LONDON With less than a week to go before the first round of France's presidential election, it's pretty much anyone's guess who will be the two candidates to make it into the runoff two weeks later.
Pollster Elabe's survey released yesterday has barely six points between the four front-runners, with centrist Emmanuel Macron just one point ahead of far-right Marine Le Pen.
On top of that are the abnormally high levels of voter indecision still being registered in a race where no candidate has captured the imagination of even a significant minority of the public. The last week's campaigning, and who can motivate their supporters to actually turn out to vote, will be crucial.
Sweden has got a problem many would envy: falling levels of debt have meant there are not enough bonds around to make them easy for investors to trade. Finance Minister Magdalena Andersson has just told Reuters one option could be to issue more paper and set up a sovereign wealth fund with the proceeds.
Moreover the new budget shows that its economy will grow faster than expected in the next two years, leaving room to boost spending on welfare, schools and the police. Not bad for the ruling centre-left coalition a year before the 2018 election.
MARKETS AT 0655 GMT
After a week of some intensity in geopolitics from North Korea to Syria as well as electoral tensions in Turkey and France, the net impact on global markets shows up mostly in bonds – where 10-year U.S. Treasury yields have shed almost 10 basis points to fall to their lowest since November 17. While these have stabilised overnight after a decent post-Easter rally in U.S. stocks of almost 1 percent, the bid for safety at the margins is clear.
That said, the overall effect on equity has been pretty limited, with MSCI’s world index little changed from where it ended the week before last. Some of that has been due to the holidays across many major markets, but it’s also due to ongoing strength of many incoming economic numbers – not least Monday’s release of the above-forecast first-quarter Chinese growth numbers of 6.9 percent.
The release later on Tuesday of the IMF’s latest World Economic Outlook will put some context on the ongoing global recovery. The start of the first-quarter U.S. earnings season is also helping to buoy stocks, with Goldman Sachs due to report later on Tuesday.

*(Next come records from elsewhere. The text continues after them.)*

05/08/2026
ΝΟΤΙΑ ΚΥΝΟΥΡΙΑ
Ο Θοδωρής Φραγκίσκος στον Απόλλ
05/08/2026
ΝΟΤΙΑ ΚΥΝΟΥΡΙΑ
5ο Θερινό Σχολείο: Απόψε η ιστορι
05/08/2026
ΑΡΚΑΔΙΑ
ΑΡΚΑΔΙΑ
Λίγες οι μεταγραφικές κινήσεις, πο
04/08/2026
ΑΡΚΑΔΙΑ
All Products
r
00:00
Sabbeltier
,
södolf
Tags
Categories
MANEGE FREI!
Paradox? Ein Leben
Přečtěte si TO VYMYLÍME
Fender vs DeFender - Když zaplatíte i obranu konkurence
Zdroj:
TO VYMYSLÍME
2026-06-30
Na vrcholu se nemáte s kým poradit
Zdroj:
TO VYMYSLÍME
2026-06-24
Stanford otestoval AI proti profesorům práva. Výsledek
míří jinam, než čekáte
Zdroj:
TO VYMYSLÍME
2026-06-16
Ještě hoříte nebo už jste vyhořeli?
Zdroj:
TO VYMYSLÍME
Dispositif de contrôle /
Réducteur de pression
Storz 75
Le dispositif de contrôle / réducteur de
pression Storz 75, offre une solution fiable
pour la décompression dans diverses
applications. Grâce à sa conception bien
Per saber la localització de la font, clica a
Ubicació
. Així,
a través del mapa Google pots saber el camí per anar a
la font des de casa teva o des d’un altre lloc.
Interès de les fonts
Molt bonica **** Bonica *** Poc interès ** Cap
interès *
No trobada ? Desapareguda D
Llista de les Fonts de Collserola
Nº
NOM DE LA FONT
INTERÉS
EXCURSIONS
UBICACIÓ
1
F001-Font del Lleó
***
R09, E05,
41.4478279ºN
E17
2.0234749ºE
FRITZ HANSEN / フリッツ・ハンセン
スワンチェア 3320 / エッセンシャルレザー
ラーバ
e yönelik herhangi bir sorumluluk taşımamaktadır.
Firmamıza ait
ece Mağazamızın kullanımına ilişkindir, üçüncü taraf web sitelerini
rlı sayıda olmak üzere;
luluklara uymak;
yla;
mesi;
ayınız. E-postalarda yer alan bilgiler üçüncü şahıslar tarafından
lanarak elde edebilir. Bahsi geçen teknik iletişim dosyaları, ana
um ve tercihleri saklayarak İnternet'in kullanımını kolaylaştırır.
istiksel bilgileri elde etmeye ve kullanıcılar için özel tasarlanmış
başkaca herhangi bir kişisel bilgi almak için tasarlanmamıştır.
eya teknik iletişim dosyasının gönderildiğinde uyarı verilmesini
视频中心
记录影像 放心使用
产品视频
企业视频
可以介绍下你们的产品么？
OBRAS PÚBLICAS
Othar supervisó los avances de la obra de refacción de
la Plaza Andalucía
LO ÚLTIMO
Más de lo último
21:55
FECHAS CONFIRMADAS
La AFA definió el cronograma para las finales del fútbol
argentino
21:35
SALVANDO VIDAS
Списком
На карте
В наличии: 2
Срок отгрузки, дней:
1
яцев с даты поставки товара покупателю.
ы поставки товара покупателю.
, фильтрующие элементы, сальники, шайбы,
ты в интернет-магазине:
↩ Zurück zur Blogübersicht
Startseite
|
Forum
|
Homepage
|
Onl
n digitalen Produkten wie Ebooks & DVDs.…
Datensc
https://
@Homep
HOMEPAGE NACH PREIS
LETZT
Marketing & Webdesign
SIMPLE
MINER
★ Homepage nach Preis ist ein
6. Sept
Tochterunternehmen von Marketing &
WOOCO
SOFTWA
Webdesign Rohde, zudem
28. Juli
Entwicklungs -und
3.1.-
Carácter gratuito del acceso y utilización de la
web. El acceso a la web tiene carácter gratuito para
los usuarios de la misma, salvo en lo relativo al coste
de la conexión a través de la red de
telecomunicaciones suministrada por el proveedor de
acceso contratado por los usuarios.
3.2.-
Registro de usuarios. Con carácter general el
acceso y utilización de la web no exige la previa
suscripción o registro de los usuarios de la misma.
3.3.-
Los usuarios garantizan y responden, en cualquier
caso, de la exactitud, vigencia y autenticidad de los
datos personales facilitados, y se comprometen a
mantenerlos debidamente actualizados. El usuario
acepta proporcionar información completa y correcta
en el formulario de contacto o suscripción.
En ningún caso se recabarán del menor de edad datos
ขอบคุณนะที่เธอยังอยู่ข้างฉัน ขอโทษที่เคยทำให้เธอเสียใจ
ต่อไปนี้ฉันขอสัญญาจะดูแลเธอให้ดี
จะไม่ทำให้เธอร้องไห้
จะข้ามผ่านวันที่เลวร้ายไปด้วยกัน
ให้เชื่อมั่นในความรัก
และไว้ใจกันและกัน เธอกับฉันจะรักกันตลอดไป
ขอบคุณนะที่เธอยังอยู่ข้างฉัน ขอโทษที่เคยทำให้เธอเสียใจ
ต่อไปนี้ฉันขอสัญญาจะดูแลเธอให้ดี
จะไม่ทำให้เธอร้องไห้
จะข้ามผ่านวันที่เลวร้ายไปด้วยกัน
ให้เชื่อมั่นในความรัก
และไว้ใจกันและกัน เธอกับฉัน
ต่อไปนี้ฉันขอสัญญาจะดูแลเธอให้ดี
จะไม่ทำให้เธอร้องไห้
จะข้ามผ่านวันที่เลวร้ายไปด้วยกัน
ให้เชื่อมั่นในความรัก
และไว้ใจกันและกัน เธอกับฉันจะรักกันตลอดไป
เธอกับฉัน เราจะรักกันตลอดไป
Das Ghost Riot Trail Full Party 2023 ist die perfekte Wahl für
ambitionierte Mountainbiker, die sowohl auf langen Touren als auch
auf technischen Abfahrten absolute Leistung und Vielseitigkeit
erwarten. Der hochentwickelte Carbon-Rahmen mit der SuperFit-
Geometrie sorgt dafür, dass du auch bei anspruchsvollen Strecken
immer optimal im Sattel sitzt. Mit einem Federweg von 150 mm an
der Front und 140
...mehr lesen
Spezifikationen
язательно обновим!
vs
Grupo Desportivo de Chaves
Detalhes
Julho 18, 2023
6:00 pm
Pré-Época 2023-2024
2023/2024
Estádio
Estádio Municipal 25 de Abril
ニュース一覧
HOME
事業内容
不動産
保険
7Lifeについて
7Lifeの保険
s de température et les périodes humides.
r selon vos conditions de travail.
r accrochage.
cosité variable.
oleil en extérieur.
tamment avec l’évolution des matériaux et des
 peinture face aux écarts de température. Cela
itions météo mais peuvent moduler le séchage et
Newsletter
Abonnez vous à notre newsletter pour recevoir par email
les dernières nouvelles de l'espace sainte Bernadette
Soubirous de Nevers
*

For the dollar, it’s been more of a rollercoaster. Geopolitical tensions, such as North Korea’s failed missile launch and threats of a nuclear standoff with the United States, would in the past have been seen as a boon for the greenback, but the dollar is been buffeted by what seems like a "good cop/bad cop" routine by U.S. President Trump and his Treasury Secretary Mnuchin.
Trump’s broadside last week against the detrimental effects of an overly strong dollar on U.S. trade have since been countered by Mnuchin saying a strong dollar over the longer term was good for the U.S. economy.
The upshot is a weaker dollar over the past week, with euro/dollar testing $1.0650 in early trading today compared with a low of $1.0568 a little over a week ago. Dollar/yen is slightly firmer overnight back above 109/$, but over a yen weaker over the week too. Brent crude has weakened a touch over recent sessions too, but retains the $55 handle.
There was little reaction in Turkish markets to the narrow victory for Turkey’s President Erdogan in Sunday’s constitutional reform referendum bolstering the power of the role of the presidency in the country.
French markets are bracing for next weekend’s first round of the presidential vote there, with two-year French/German debt spreads nudging out wider in advance even though the polls still broadly favour a win for centrist Macron over the two rounds of the election.
Asia stocks ended lower earlier despite Wall St’s bounce and European stocks are marked slightly lower too.